(Extracted page text data)
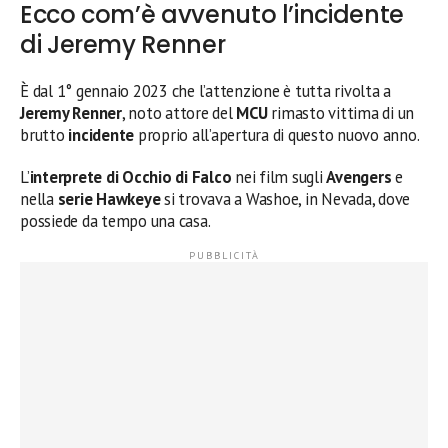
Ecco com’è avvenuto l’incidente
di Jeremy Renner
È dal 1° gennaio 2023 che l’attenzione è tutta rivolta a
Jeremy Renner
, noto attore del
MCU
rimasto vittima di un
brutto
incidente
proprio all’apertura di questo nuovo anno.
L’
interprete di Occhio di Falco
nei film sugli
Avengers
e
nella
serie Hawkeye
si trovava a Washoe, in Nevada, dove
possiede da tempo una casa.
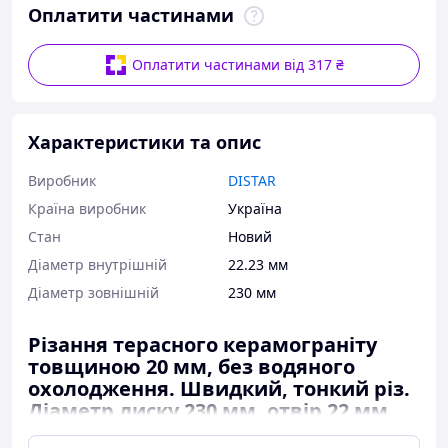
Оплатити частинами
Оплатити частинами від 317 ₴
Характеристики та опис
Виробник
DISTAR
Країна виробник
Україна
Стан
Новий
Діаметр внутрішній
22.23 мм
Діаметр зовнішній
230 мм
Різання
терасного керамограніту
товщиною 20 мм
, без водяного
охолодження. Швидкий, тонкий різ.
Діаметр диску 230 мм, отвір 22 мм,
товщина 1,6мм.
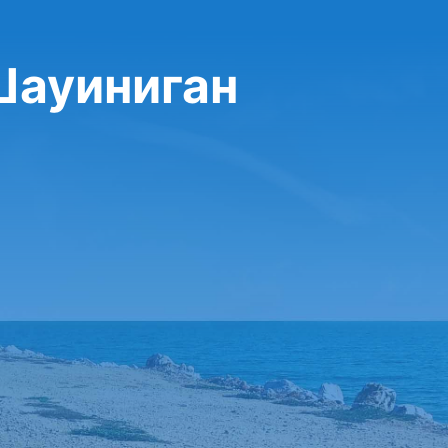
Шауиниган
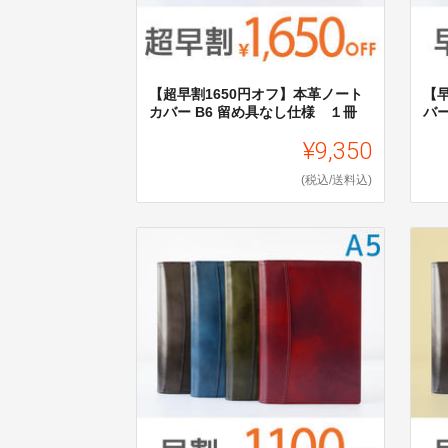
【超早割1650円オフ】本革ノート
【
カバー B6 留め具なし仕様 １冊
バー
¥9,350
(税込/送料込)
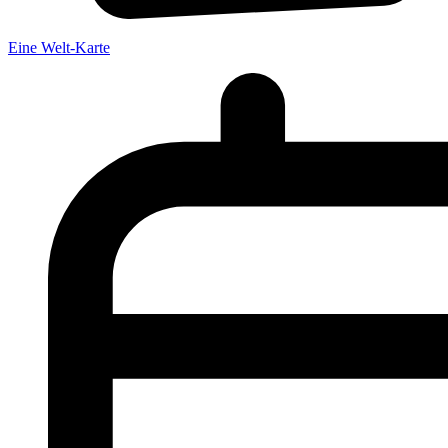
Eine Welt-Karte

TASK PROMPT -
Go through the records and copy each line with "Оплатити" in it.

WRITTEN ANSWER -
Оплатити частинами
Оплатити частинами від 317 ₴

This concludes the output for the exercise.